November 2021
by Merav Yudilovitch
I encounter Am I again, though perhaps there is no real “again” here, but rather a continuation. In Getman’s work, the piece transforms from within. Within it, Talia Paz carries a body of time—precision, memory, and accumulated experience converging into a single, living presence.
I visited AM I once again — though perhaps “once again” is not quite accurate. With Michael Getman, the canvas is never still. This teeming, amoeba-like creation is always alive, always in motion. November 2021 is entirely different from its previous incarnations. And it seems to me that the canvas has now reached completion.
Talia Paz is a phenomenal dancer, and this work that Michael Getman created for her is a rare gift.
Through her presence, it offers a glimpse into the entrails, into the finest threads of the soul — into the inner face, the lengthening muscle, the exposed nerve.
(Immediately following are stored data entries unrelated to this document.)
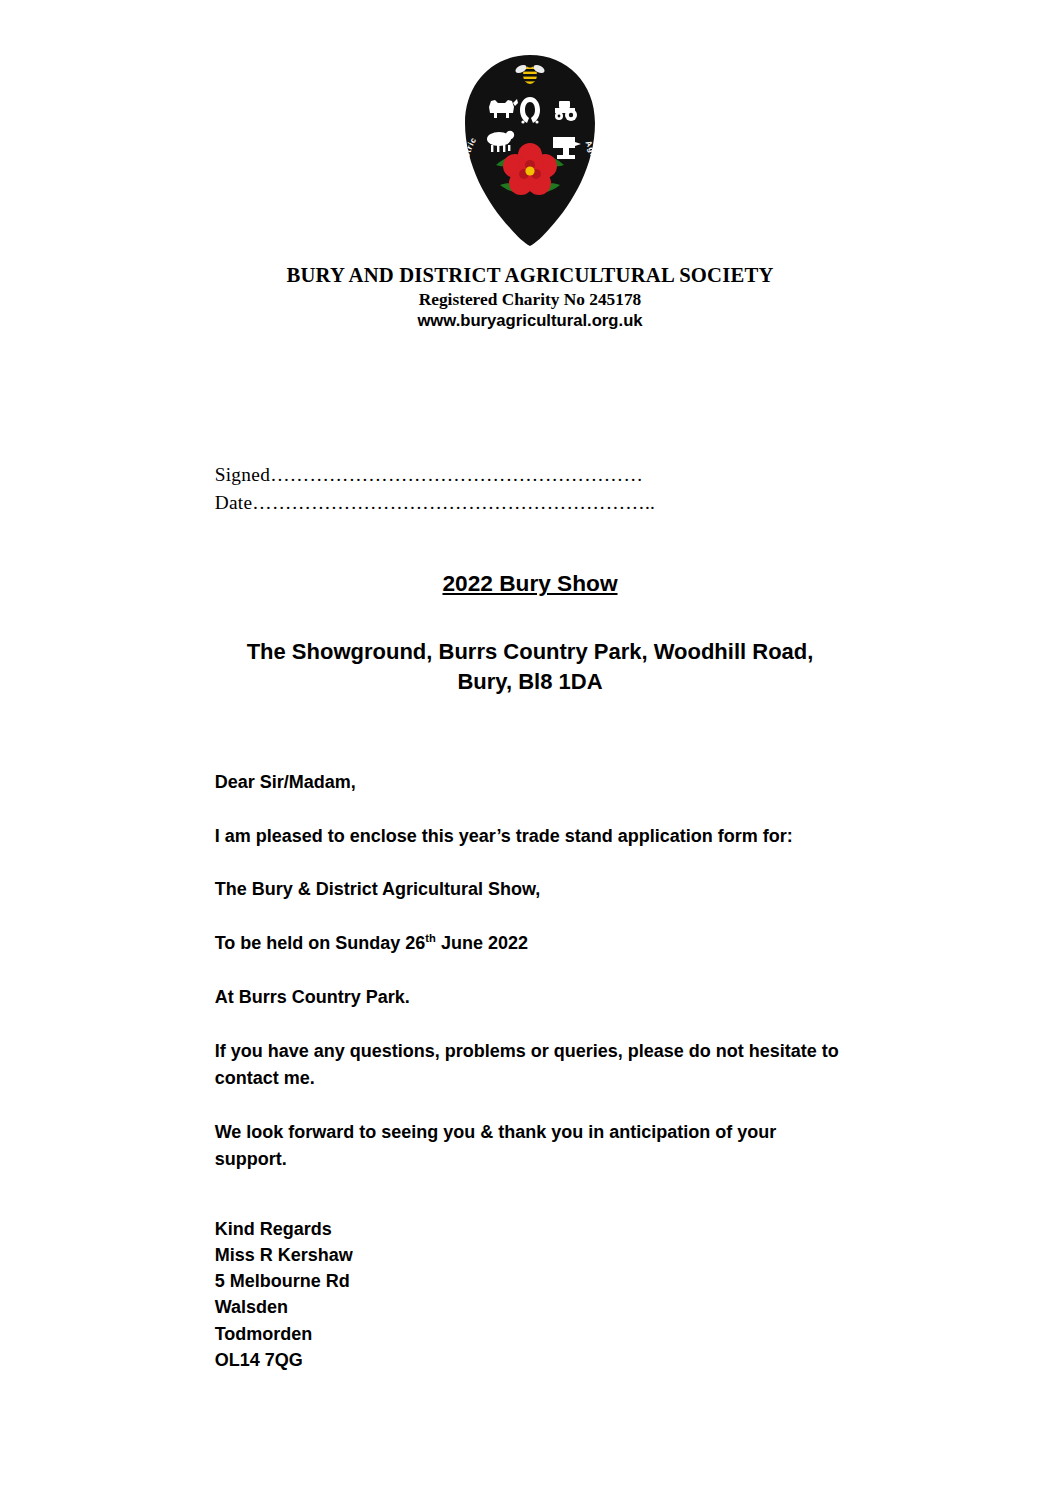Bury & District Agricultural Society
BURY AND DISTRICT AGRICULTURAL SOCIETY
Registered Charity No 245178
www.buryagricultural.org.uk
Signed…………………………………………………
Date……………………………………………………..
2022 Bury Show
The Showground, Burrs Country Park, Woodhill Road,
Bury, Bl8 1DA
Dear Sir/Madam,
I am pleased to enclose this year’s trade stand application form for:
The Bury & District Agricultural Show,
To be held on Sunday 26th June 2022
At Burrs Country Park.
If you have any questions, problems or queries, please do not hesitate to contact me.
We look forward to seeing you & thank you in anticipation of your support.
Kind Regards
Miss R Kershaw
5 Melbourne Rd
Walsden
Todmorden
OL14 7QG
It is the most beautiful gift one could offer a dancer of her caliber, because she embodies body and movement, precision and discipline, skill and devotion. Within her life, the traces of time: time itself, its layers, the journey, the successes and failures, freedom and constraint, and that fine, transparent humor. Everything inscribed.
The struggles of the soul, the falter and falter again, the madness, the chatter, the essence — the fragile distance between I hope I’ll get it and I think I got it; the stammer, the insecurity. This is exactly what excellence looks like — modest yet aware; not self-important, yet profoundly serious about the work itself.
With kinesiology tape supporting her back and knees, she dances the dance of her life. Because if not this, then what? And yet, even if this is it, it remains a question. To reach toward the impossible.
To embody this love. To respond to impossible, sometimes absurd instructions; to suspend herself in that third grand jeté and risk drowning — to long, to overflow. Not to feel, and then to feel completely. Not to make it dramatic. Simply to be.
A strange creature, the dancer. There is something inherently mysterious in them — a trace of riddle and enchantment, of earth and stars, of tidal waves and abyss, of ancient caves echoing with memory. And within this body, living beneath the white lights that both expose and sustain it, there are markers of the path — each borne with quiet pride, each illuminating the present moment.
If one wishes to understand this work of art, one must simply witness it. It is a creation shaped to the measure of a dancer — and a dancer shaped to the measure of a creation.
And it seems to me that this singular performance was also an echo in a long chain of generations.
In your cherished memory, Madame Nira Paz — an opportunity to bow my head before you.
Thank you for an unforgettable evening.